Me llamo Brisa. Me tienen miedo, solo tengo trece años. Hace días que estoy en este lugar. Tengo puesto este chaleco que no deja mover mis brazos.
Todo comenzó una noche. Estaba de niñera en la casa de mis vecinos, los Prado. Se iban a una fiesta y me preguntaron si podía cuidar a su hijo Julián, un bebé de dos años; Acepté.
El niño dormía y para matar el tiempo se me ocurrió leer algo. La biblioteca es inmensa, decenas de títulos llamaban mi atención. Había una novela, Drácula, de Bram Stoker; otro libro cuyo título era Carmilla, de Sheridan Le Fanu; y en fin, todos trataban sobre vampiros. Un libro de ocultismo, sobre esos extraños seres con colmillos, me atrapó desde el principio. Lo abrí casi por la mitad donde tenía como título: No invoces Expellere Non Possis, haciendo referencia a los peligros de invocar a las vampiresas más antiguas del mundo y sentí como una energía extraña se metía en cada célula de mi cuerpo. Al terminar de leer ese capítulo me sentí poseída por un deseo incontrolable de morder el cuello del bebé.
Miré la hora. Era muy tarde y recordé lo que me había dicho la madre casi con el auto andando: “Vendremos temprano Brisa, cualquier cosa usá el teléfono”.
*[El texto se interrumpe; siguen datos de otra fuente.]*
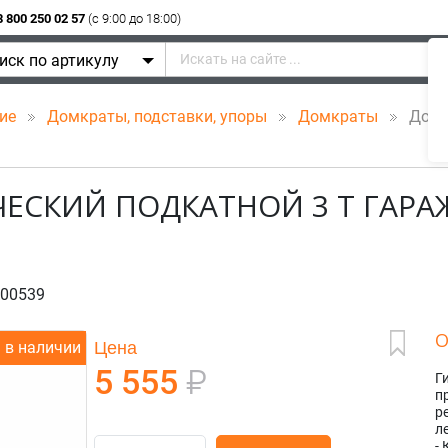
8 800 250 02 57
(c 9:00 до 18:00)
иск по артикулу
ние
Домкраты, подставки, упоры
Домкраты
Домкр
ЕСКИЙ ПОДКАТНОЙ 3 Т ГАРА
00539
О
Цена
в наличии
5 555
₽
Г
п
р
л
-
No vinieron temprano. Llegaron a la madrugada, su hijo ya estaba desangrado.
Todavía siento el sabor de su sangre. Estoy arrepentida. Pobre niño.
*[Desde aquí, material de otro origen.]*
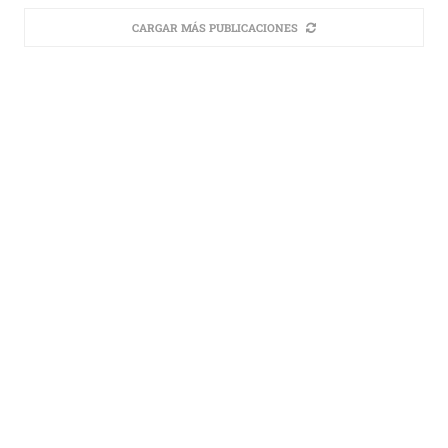
CARGAR MÁS PUBLICACIONES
Cuando me vieron los Prado… Bueno, no voy a contarles cómo reaccionaron. No era consciente de lo que había sucedido, ni de lo que estaba sucediendo en ese momento. Me lancé con velocidad sobre el padre y le mordí la garganta. Él cayó al suelo haciendo movimientos desesperados. Su mujer gritó aterrada. Intenté atacarla, pero un crucifijo que colgaba de su cuello no dejaba acercarme. Ella llegó como pudo hasta el cuadro de Cristo en la pared, lo descolgó y lo puso frente a mí.
Luego mis fuerzas se fueron debilitando… debilitando…
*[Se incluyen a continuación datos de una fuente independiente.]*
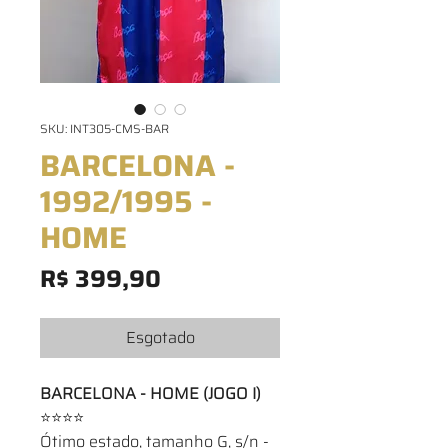
SKU: INT305-CMS-BAR
BARCELONA -
1992/1995 -
HOME
Preço
R$ 399,90
Esgotado
BARCELONA - HOME (JOGO I)
⭐⭐⭐⭐
Ótimo estado, tamanho G, s/n -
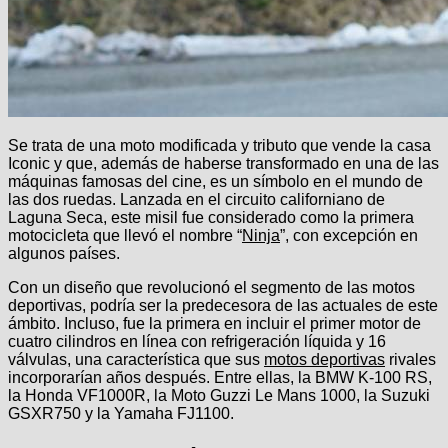
Se trata de una moto modificada y tributo que vende la casa
Iconic y que, además de haberse transformado en una de las
máquinas famosas del cine, es un símbolo en el mundo de
las dos ruedas. Lanzada en el circuito californiano de
Laguna Seca, este misil fue considerado como la primera
motocicleta que llevó el nombre “
Ninja
”, con excepción en
algunos países.
Con un diseño que revolucionó el segmento de las motos
deportivas, podría ser la predecesora de las actuales de este
ámbito. Incluso, fue la primera en incluir el primer motor de
cuatro cilindros en línea con refrigeración líquida y 16
válvulas, una característica que sus
motos deportivas
rivales
incorporarían años después. Entre ellas, la BMW K-100 RS,
la Honda VF1000R, la Moto Guzzi Le Mans 1000, la Suzuki
GSXR750 y la Yamaha FJ1100.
El hombre se levantó del suelo, ensangrentado. Agarró un florero de bronce y golpeó con él mi cabeza. A partir de ahí no recuerdo nada más.
Me desperté acá, gritando. Estaba sobre una camilla, con cintas cruzadas que me sujetaban piernas y brazos. En un determinado momento, noté que había recuperado mi fuerza, la fuerza anormal de aquella noche, y las correas saltaron por el aire. Cuatro hombres consiguieron inmovilizarme. Una inyección certera hizo que mis párpados se sintieran pesados.
La comida la pasan por un hueco que hay en la puerta. ¿Cómo hago para comer?
Nadie, casi nadie, se anima a entrar para dejarme libre los brazos. Me dicen piba, loca o criatura.
Me llamo Brisa. Me tienen miedo, solo tengo trece años.